▶ Supplied text
Date: Tue, 31 Aug 2004 10:24:13 +0100	[thread overview]
Message-ID: <20040831092413.GJ31497@lkcl.net> (raw)
In-Reply-To: <4133B938.3070201@tresys.com>

On Mon, Aug 30, 2004 at 07:33:12PM -0400, Joshua Brindle wrote:
> Luke Kenneth Casson Leighton wrote:
> 
> >okay, got a weird issue where i am curious as to whether selinux could
> >help.
> >
> >imagine that ipt_owner has been successfully hacked up (hacked as in
> >the literal and true meaning of the word not the one the press associate
> >with it) to support program names (or as a last resort inodes) as part
> >of the checking / filtering rules.
> >
> >i.e. like fireflier's rather buggy userspace support for allowing
> >e.g. mozilla to do port 80 and port 445 but NOT any other program,
> >only done properly and in the kernel.
> >
> >now imagine that someone bypasses these rules by simply copying the
> >binary.
> >
> >in this way, they would be able to at the very least bypass "DENY"
> >rules.
> >
> >my question is, therefore, is there an easy way to ban users from
> >copying binaries, whilst still allowing users to run them?
> >
> >l.
> >
> > 
> >
> I'm not sure what you are talking about here, there is no such thing as 
> a "deny" rule in selinux, everything is denied by default.

 yes - and somewhere, there's a "allow read bin_t" rule which i
 naively thought it would be possible to remove in order to achieve
 the desired effect...

▶ Supplied information
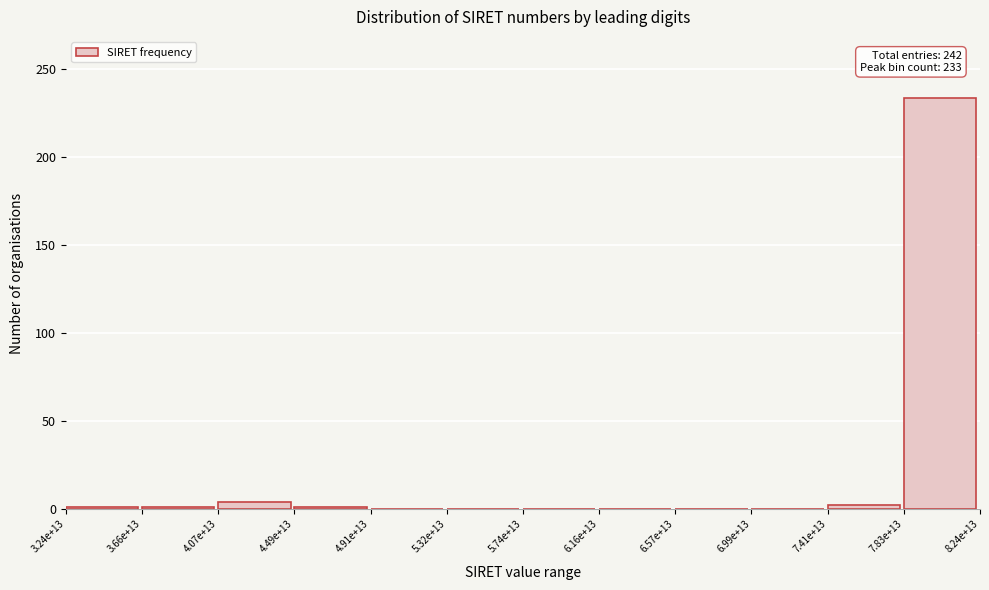

What is the maximum value shown in the chart?

233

▶ Task list
1 > Extract the stretch of the SELinux message from "Date: Tue, 31" through "checking / filtering rules.".
2 > Answer these questions using the SELinux message:
(a) Which component does the original writer imagine modified to support program names in its filtering rules?
(b) Which program is given as an example of being allowed port 80 and port 445?
(c) According to Joshua Brindle's reply, what happens to everything in selinux by default?

▶ Replies
1 >
Date: Tue, 31 Aug 2004 10:24:13 +0100	[thread overview]
Message-ID: <20040831092413.GJ31497@lkcl.net> (raw)
In-Reply-To: <4133B938.3070201@tresys.com>

On Mon, Aug 30, 2004 at 07:33:12PM -0400, Joshua Brindle wrote:
> Luke Kenneth Casson Leighton wrote:
> 
> >okay, got a weird issue where i am curious as to whether selinux could
> >help.
> >
> >imagine that ipt_owner has been successfully hacked up (hacked as in
> >the literal and true meaning of the word not the one the press associate
> >with it) to support program names (or as a last resort inodes) as part
> >of the checking / filtering rules.

2 >
(a) ipt_owner
(b) mozilla
(c) It is denied.